What developed from the group of heartbroken officers at the scene quickly grew into the largest manhunt that has ever been formed in northwest Florida up to that time. A small army of police officers, deputies, constables, and state officers from Pensacola to Atmore, Alabama to Fort Walton grabbed their pistols, shotguns and bloodhounds and answered the call for help in the search. They checked out every sighting reported, went through wooded areas, small communities, towns, and cities looking for the fugitive.
Sunday, August 21, 1938:
The intersection of “L” and Government Streets needed a traffic cop. Cars were lined along both sides of the streets for several blocks in each direction. Inside the small house at 1816 West Government Street lay the body of the fallen hero, his family seated beside it. The house was not only full, but the yard, the sidewalk and the street as well. Reverend C. V. McMurphy and Reverend I. I. Roberts conducted a moving service. They went over Archie’s fearless dedication to his job, and his efforts to keep the city safe.

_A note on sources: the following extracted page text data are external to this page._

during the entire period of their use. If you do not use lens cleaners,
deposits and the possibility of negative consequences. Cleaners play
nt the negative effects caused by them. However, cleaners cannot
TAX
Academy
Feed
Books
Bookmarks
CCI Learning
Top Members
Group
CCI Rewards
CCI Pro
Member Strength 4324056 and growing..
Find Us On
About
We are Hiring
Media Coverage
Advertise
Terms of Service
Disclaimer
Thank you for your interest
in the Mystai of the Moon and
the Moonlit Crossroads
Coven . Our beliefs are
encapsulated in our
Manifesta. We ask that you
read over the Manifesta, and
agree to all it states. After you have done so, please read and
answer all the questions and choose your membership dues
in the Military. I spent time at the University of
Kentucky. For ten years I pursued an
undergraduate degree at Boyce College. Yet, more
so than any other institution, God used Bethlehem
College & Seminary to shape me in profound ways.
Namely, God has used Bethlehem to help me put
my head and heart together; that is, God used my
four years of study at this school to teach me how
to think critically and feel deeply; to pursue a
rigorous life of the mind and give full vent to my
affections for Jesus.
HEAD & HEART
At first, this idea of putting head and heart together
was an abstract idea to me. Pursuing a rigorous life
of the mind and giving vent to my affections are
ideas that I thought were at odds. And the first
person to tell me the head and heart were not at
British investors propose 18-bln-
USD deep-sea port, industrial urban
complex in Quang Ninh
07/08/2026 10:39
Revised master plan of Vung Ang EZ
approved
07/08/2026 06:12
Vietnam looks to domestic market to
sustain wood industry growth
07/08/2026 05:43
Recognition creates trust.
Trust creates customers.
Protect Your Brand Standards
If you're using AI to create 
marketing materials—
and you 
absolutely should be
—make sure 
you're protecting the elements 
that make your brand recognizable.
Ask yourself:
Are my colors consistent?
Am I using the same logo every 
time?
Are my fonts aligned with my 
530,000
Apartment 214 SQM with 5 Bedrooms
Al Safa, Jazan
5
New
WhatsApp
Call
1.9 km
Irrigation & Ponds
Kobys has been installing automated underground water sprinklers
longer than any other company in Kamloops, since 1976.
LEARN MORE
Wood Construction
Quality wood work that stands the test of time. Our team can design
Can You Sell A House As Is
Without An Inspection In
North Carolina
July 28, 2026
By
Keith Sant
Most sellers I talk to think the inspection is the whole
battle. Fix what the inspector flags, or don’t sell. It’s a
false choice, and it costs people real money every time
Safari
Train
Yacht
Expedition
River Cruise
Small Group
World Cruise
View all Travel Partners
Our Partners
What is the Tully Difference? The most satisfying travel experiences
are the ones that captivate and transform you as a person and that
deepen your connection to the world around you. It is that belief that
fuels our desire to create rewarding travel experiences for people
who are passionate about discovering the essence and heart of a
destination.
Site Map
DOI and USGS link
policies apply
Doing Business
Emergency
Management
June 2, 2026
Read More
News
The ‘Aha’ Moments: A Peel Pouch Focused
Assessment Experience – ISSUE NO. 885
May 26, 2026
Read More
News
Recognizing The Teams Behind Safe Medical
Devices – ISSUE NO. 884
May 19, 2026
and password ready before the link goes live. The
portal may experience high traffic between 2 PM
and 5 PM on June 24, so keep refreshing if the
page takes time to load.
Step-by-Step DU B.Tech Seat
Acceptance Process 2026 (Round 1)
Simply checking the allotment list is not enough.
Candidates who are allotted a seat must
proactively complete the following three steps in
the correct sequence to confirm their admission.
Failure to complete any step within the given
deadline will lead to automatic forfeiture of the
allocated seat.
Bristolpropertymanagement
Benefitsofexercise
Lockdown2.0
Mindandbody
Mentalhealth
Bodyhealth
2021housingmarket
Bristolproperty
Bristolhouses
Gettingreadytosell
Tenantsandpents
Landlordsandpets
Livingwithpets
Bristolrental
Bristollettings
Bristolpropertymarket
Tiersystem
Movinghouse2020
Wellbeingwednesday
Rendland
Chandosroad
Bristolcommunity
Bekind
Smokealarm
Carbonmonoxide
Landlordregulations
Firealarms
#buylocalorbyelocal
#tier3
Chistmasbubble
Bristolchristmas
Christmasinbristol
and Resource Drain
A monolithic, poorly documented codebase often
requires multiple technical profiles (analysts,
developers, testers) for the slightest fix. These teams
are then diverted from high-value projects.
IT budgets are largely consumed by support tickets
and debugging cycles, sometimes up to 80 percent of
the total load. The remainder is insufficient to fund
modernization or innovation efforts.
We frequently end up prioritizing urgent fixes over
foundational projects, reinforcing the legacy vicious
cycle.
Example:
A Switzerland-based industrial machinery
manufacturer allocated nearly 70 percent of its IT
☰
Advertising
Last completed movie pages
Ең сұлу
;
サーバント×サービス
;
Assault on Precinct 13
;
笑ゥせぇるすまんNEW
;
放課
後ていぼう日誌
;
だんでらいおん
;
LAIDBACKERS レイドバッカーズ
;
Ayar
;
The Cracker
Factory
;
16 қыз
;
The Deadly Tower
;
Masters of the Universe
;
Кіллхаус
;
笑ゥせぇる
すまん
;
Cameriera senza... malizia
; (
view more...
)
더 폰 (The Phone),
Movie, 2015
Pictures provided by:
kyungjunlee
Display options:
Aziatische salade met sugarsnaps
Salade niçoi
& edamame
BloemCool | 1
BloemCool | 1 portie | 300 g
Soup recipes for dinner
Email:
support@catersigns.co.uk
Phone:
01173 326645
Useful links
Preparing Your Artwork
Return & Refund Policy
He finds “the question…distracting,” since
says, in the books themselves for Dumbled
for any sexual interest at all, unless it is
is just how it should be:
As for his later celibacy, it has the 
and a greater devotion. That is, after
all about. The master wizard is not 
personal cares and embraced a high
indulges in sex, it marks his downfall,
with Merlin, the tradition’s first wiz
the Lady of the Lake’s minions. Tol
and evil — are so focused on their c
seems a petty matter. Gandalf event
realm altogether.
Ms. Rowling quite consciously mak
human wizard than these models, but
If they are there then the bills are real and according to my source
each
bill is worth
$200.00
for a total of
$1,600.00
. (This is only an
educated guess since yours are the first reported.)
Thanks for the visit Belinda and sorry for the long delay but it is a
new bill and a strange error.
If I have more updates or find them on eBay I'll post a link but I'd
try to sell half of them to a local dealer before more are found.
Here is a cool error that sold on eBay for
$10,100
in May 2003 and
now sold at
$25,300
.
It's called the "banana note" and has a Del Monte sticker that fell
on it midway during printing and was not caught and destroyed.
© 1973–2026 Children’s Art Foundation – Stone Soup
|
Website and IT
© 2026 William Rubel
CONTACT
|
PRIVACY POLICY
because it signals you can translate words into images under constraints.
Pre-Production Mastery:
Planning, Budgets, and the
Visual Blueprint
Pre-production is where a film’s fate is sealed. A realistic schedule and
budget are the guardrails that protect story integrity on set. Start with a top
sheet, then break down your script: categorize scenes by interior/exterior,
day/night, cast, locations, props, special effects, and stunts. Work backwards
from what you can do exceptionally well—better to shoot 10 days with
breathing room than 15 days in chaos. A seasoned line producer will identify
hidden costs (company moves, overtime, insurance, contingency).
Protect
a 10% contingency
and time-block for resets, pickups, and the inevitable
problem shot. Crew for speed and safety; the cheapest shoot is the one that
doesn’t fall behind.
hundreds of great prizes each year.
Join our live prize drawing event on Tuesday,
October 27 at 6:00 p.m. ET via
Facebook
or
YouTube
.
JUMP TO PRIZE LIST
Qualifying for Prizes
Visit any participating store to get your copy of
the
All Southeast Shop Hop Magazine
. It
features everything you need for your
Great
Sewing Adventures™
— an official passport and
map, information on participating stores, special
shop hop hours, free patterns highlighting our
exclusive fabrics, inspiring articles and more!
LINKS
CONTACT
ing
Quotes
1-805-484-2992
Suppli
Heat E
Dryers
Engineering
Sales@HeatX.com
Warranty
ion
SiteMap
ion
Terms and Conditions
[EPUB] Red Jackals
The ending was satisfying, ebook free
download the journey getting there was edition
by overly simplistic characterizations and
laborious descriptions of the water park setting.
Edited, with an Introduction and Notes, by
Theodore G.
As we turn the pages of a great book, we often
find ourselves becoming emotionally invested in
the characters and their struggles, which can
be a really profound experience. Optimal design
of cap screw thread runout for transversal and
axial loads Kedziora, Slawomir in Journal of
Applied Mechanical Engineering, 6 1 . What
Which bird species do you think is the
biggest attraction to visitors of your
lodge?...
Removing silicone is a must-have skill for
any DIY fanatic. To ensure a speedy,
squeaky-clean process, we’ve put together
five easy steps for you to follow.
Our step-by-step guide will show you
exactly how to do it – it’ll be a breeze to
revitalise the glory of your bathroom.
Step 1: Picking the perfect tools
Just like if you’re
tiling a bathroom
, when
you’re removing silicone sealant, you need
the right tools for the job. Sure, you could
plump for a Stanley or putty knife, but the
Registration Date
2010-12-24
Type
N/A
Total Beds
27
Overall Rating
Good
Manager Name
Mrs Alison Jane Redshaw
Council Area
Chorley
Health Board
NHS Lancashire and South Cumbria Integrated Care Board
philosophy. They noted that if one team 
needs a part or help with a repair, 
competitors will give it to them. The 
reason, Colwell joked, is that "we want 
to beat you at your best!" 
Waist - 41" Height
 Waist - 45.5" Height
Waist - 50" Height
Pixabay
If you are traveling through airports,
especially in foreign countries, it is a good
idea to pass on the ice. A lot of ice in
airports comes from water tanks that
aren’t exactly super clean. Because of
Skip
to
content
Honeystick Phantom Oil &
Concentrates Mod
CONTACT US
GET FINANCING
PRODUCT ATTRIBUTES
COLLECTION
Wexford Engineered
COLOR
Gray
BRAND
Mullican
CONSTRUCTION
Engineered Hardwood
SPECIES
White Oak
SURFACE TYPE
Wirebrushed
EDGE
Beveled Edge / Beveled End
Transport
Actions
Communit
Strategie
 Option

After the service, the body was taken 35 miles north to the cemetery at Ray’s Chapel in McDavid, Florida – Archie’s stomping grounds growing up. The funeral procession stretched for three miles. The hearse was at Palafox Street and Pottery Plant Road (Fairfield Drive) when the last car joined in on West Government Street.
When the graveside services were finished, guns were picked up by tired, grubby lawmen who got back to work with a renewed fervor to capture Archie’s killer.
Friday, August 26, 1938:
Thanks to a tip, Ben was arrested in Monroe, Alabama and taken by Sheriff Farish to Atmore where he was met by Escambia County, Florida Sheriff Deputies.
On January 18, 1939, Ben Davis was found guilty of murdering Officer Bowman and sentenced to life in prison. He spent the rest of his days at the Florida State Prison in Raiford.